James Brettell was reared in South Staffordshire and his educational advantages were very limited, having entered the works of the New British Iron Company, at Brierly Hill, when less than eight years of age. There he learned the iron trade, and in 1868 came to America and located at Pottsville, Pa., where he spent five months working in the mills. He then went to Akron, O., where he remained three years, and after residing at Green Castle, Ind., for eight years, he located in Centralia, Ill. There in 1879, with other fellow workmen, he organized and built a nail-mill with a capital stock of $60,000, which they were highly successful in operating for several years. During the year 1880 they realized a profit of 115 per cent, and with this a steel plant was established in Centralia. This they operated with considerable success at first, but were finally forced to abandon same in 1890, not being able to compete with the larger steel mills throughout the country. Here he was first employed as a puddler, then as a heater, and was still a member of the firm, when in 1897 he entered the employ of the Laughlin & Junction Steel Company at Mingo Junction. He worked in various capacities with this company until 1899, when he resigned his position with the intention of retiring from business. But after forty-seven years of activity in the iron and steel industry he found himself not content with a life of retirement and embarked in the real estate and insurance business, and his success in same has been most gratifying. Mr. Brettell has his offices in the Brettell Block, a three-story brick building containing offices and store rooms, and erected by our subject in 1900. Mr. Brettell was one of the organizers, and is a director and appraiser for the Steubenville Loan Association; he is a stockholder of the First National Bank at Mingo Junction, and was one of the organizers of the Building and Loan Association at Centralia, Ill. Mr. Brettell is a member of the First Presbyterian Church, but was reared in the Baptist faith. He is fraternally a member of the Knights of Pythias and the GOlden Eagles. In politics he is nominally a Democrat, but in 1894 ran for Congress on the Populist ticket.

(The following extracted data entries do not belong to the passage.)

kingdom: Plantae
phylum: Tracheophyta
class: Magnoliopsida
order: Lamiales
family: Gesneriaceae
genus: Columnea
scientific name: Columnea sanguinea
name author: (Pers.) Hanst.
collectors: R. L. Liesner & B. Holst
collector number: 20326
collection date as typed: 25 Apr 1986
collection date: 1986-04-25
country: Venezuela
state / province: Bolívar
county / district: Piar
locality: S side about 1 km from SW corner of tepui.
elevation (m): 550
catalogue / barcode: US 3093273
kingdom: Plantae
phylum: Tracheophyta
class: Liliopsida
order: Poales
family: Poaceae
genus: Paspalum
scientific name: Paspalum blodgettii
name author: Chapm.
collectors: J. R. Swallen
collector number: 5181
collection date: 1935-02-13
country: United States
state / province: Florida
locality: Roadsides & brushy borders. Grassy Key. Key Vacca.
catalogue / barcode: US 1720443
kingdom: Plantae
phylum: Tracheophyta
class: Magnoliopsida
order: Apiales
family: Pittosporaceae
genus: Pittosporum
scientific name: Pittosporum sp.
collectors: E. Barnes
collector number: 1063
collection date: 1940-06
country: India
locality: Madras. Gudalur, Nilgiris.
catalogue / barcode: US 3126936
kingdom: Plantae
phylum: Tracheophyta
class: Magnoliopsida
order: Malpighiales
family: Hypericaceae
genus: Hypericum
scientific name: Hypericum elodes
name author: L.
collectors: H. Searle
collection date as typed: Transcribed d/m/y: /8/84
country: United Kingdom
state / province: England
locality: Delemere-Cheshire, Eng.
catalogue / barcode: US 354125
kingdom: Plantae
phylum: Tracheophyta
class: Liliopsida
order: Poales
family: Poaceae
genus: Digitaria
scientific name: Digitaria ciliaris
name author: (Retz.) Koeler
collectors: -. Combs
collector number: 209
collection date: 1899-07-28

Mr. Brettell was married in April, 1868, to Annie Ford, a daughter of John Ford, and to them were born the following children: Walter Herbert, who married Bertha Bugher, and has three children--Alice, James H., and Howard W.; Florence, who married Howard Dean, master mechanic of the Steel Works at Canton, O., and has one child, Florence; and Anna, an instructor in the Mingo High School, who is one of the few teachers ion Ohio that have state certificates.